* **WHAT IS NEEDED**: Reproduce verbatim the lines from the line with "catalogue / barcode: US 1345119" to the line with "genus: Symphyotrichum", including both of those lines.

Extracted records:

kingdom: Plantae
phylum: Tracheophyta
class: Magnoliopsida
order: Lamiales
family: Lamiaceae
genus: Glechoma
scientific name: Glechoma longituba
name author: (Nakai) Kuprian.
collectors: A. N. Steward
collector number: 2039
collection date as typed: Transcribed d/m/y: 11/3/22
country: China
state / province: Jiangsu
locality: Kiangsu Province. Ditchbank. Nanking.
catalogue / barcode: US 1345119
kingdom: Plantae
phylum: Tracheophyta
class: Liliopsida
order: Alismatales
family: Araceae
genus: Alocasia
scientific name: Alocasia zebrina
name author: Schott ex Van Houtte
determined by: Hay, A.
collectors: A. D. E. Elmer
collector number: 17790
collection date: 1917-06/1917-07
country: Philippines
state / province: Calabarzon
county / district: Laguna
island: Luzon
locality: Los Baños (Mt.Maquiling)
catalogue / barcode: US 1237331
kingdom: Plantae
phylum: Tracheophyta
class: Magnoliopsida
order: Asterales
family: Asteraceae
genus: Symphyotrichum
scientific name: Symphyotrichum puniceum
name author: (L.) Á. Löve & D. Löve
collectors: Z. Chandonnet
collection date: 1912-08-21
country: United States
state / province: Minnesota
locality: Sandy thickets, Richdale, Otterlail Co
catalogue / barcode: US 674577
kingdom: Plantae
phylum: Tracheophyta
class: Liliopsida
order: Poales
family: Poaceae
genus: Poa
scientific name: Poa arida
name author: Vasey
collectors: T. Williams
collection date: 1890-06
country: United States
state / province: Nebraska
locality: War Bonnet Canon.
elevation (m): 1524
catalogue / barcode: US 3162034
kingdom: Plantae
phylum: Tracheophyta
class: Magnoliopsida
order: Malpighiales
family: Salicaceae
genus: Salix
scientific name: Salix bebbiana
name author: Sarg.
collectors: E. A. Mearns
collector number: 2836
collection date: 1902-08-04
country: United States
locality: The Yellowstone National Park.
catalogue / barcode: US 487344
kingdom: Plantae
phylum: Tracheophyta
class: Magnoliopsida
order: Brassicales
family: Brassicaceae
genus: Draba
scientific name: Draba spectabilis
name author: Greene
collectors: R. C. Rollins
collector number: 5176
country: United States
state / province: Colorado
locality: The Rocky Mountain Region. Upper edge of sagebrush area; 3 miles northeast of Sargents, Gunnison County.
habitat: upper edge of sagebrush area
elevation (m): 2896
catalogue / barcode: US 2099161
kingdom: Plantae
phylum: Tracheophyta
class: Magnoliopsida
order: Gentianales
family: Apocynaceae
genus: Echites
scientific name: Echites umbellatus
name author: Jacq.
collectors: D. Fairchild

* **RESULT OF THE TASK**:
catalogue / barcode: US 1345119
kingdom: Plantae
phylum: Tracheophyta
class: Liliopsida
order: Alismatales
family: Araceae
genus: Alocasia
scientific name: Alocasia zebrina
name author: Schott ex Van Houtte
determined by: Hay, A.
collectors: A. D. E. Elmer
collector number: 17790
collection date: 1917-06/1917-07
country: Philippines
state / province: Calabarzon
county / district: Laguna
island: Luzon
locality: Los Baños (Mt.Maquiling)
catalogue / barcode: US 1237331
kingdom: Plantae
phylum: Tracheophyta
class: Magnoliopsida
order: Asterales
family: Asteraceae
genus: Symphyotrichum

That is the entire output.